Bishop Carmel put measures into place to safeguard congregations and priests before swiftly taking the difficult decision to restrict access to Mass entirely.
Now, hundreds are regularly attending daily ‘Spiritual Communion’, services, rosary and adoration online and via tv channels. Speaking from the Shrine of Our Lady of Europe on Mother’s Day the Bishop said that this is a time to reflect on what it is that makes our lives worth living.
That we have to shelve many of our plans and pleasures for the time being. “Its a time to reflect and pray about what Christians should do to show our belief in God. We should show compassion, show that we care and accept the directives that the authorities give us so we can save more lives.
Nothing is going to go back to normal. This is a time to purify ourselves for what is to come. We must try to see what God is telling us. The way God thinks is not the way we think.

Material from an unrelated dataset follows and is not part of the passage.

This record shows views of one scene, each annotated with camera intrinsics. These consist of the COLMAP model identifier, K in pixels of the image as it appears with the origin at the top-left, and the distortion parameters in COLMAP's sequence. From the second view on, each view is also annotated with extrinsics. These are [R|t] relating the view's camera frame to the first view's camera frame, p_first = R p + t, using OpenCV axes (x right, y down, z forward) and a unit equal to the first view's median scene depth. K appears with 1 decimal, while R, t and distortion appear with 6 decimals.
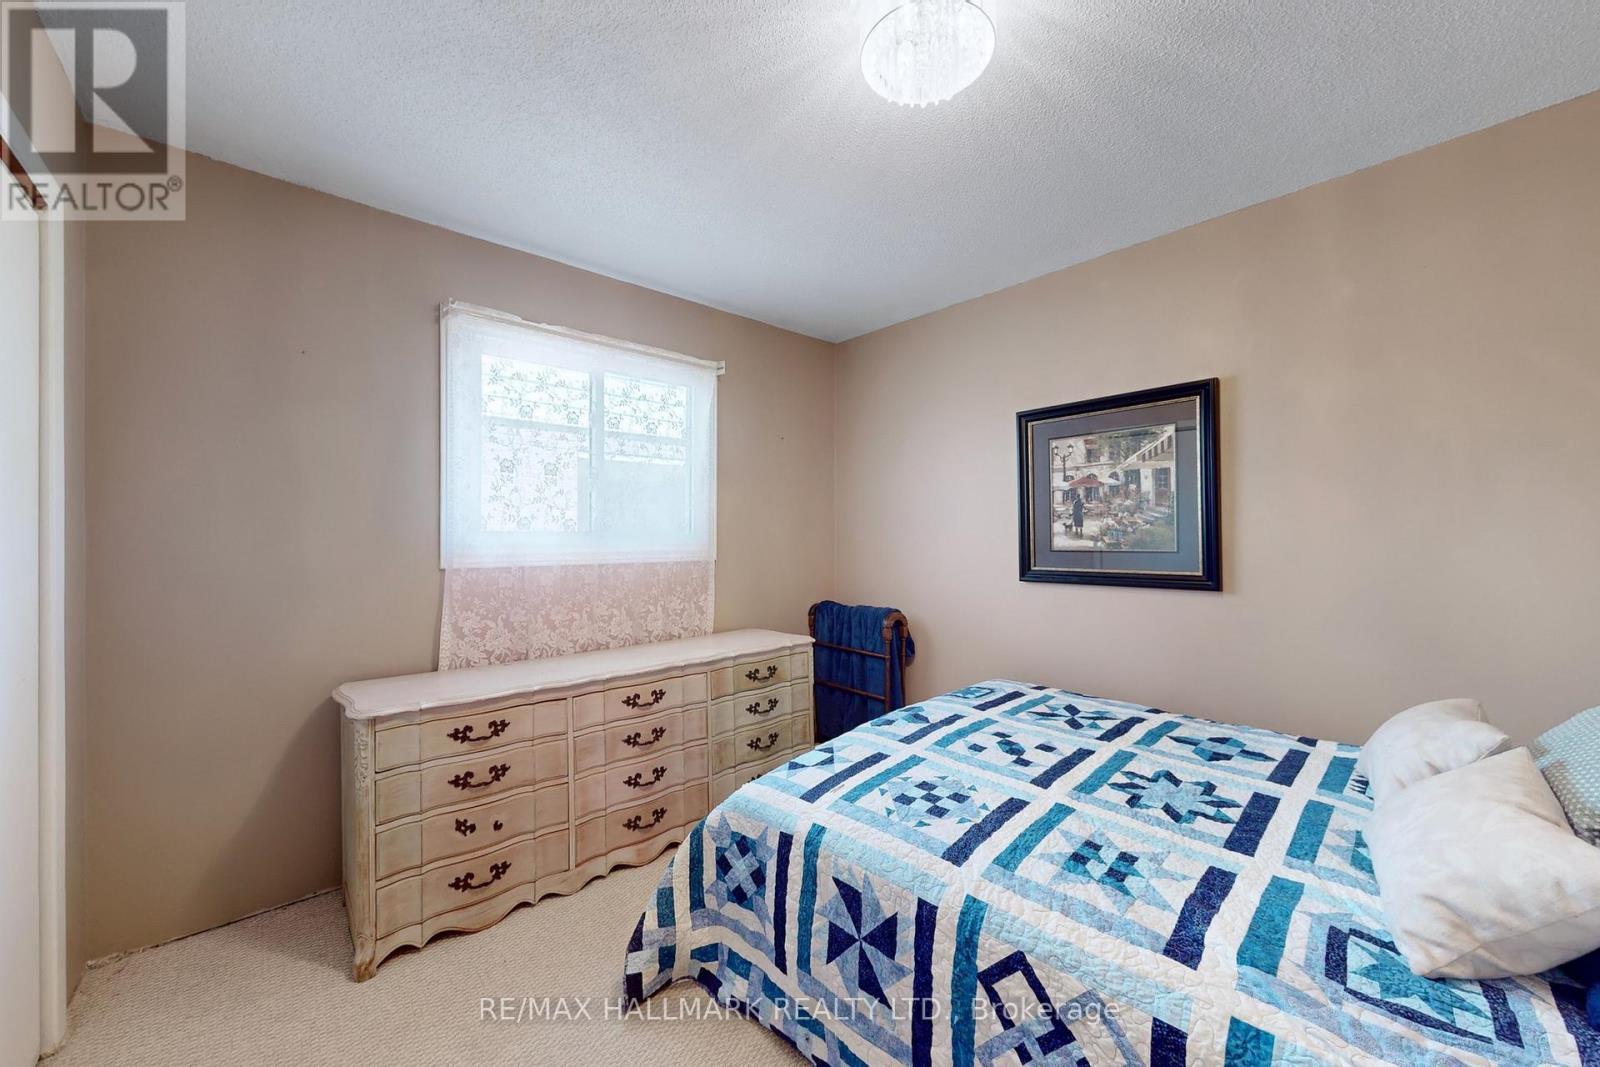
lens RADIAL K [[585.3, 0, 786.1], [0, 585.3, 532.0], [0, 0, 1]] dist [-0.000075, 0.000527]
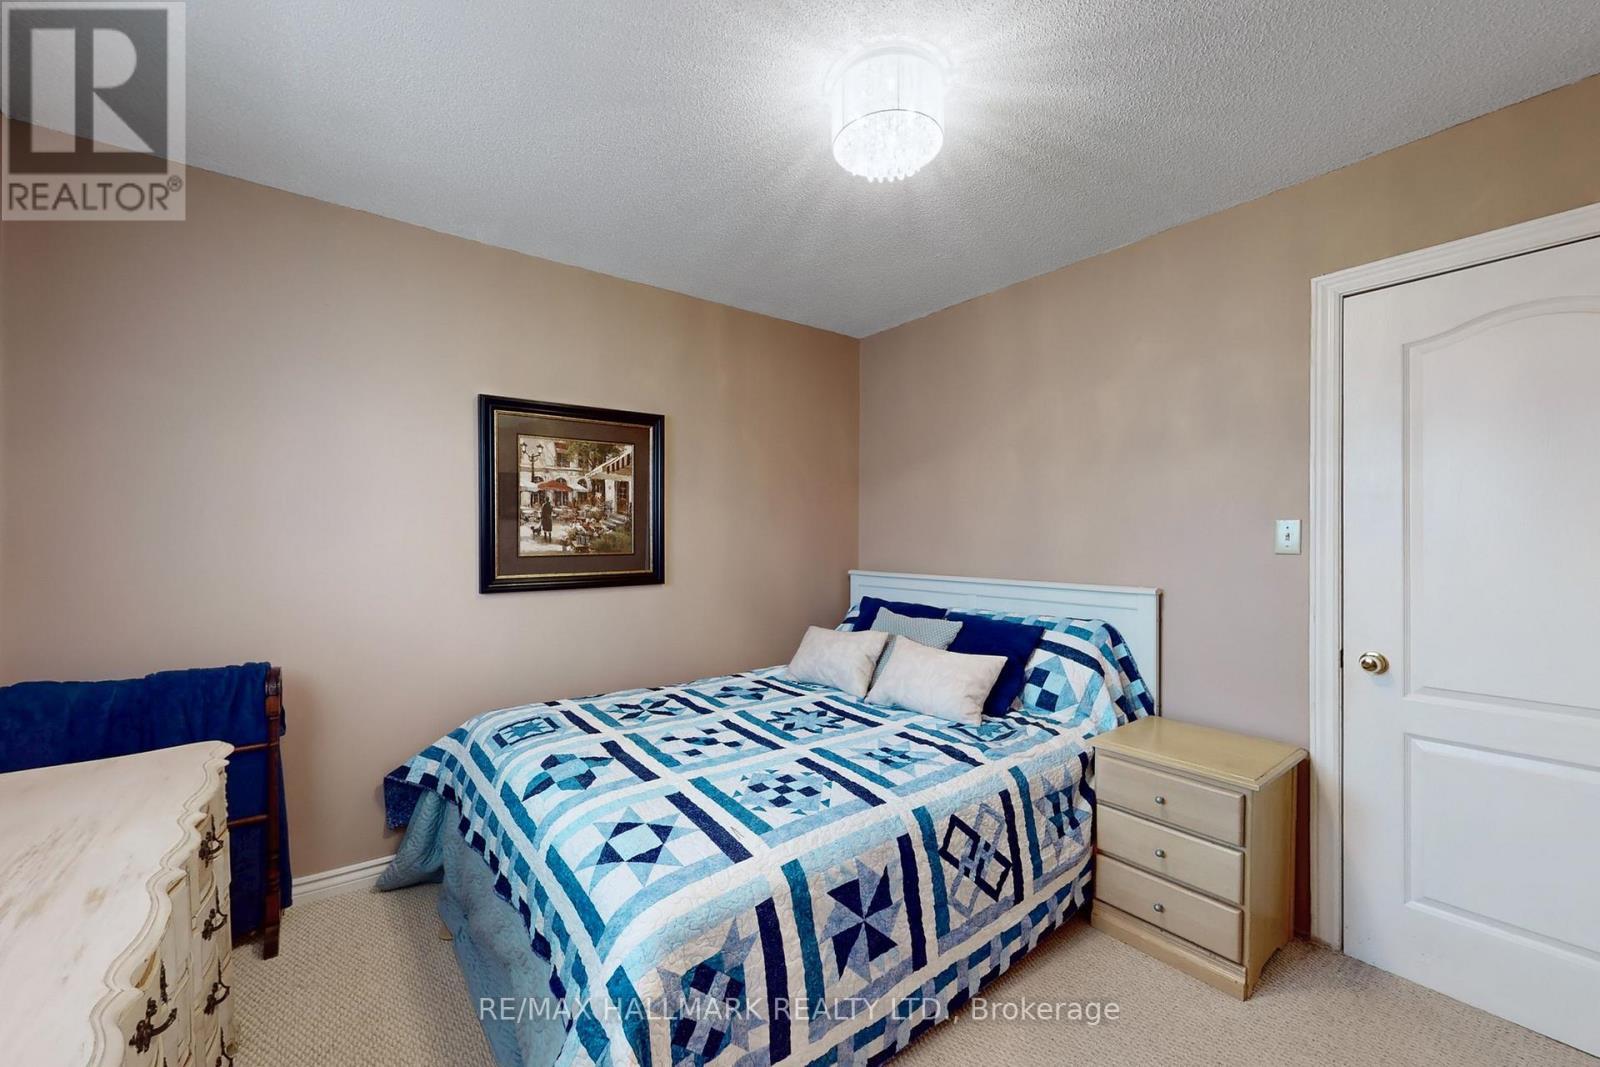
lens RADIAL K [[634.1, 0, 788.1], [0, 634.1, 539.8], [0, 0, 1]] dist [0.002962, -0.000029]
pose [[0.093030, -0.001639, 0.995662, -0.629739], [-0.008414, 0.999962, 0.002432, -0.000210], [-0.995628, -0.008604, 0.093012, 0.626796]]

When Samuel was sent to Jesse’s house to find the King that the Lord had chosen from among his sons, he was presented with Eliab, but the Lord said, ‘Take no notice of his height, for I have rejected him: God does not see as man sees: man looks at appearances, but the Lord looks at the heart.’

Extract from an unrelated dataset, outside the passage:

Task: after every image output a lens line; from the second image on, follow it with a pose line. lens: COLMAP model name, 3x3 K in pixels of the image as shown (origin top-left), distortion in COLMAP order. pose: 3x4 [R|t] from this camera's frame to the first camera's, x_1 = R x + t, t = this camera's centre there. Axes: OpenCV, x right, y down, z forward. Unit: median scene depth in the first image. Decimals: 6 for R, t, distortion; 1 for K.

So we too must see with the eyes of God, to have Hope and Faith, and God willing we will get through this together. We must praise God for showing us what really matters in Life.”
The Pope also emphasizes the importance of prayer, recalling how the Apostles turn to Jesus to save them during the storm (Mark 4:35-41). “Prayer helps us understand our vulnerability”, he says. “It is the cry of those who are sinking, who feel they are in danger and alone. And in a difficult, desperate situation, it is important to know that the Lord is there to cling to”.
Pope Francis makes no distinction between “believers and non-believers”. People are weeping because they are suffering, he says. “Everyone” is suffering. “We are all children before God”, he adds.
The Pope then speaks of those who are dying alone and without the comfort of their families. He says he was struck by the story of an elderly woman who said her final goodbye to her loved ones over a phone belonging to one of the nurses. “The pain of those who have died without saying goodbye becomes a wound in the hearts of those who are left behind”, says Pope Francis.
He thanks “all the nurses, doctors and volunteers who, despite their incredible exhaustion”, offer themselves, “with patience and kindness” to stand in for family members who cannot be there.
Pope Francis also addresses the consequences of the coronavirus pandemic for our future. The current crisis will help to remind us “once and for all, that humanity is a single community”, he says. It will teach us that “universal kinship” is important and critical. We should think about it like a “post-war” phenomenon, he says: “It will no longer be ‘them’. It will be ‘us’. Because we can only come out of this situation together”. Pope Francis concludes saying: “We will need to look even more closely at our roots: our grandparents, the elderly”. We will need “to build true kinship amongst us”.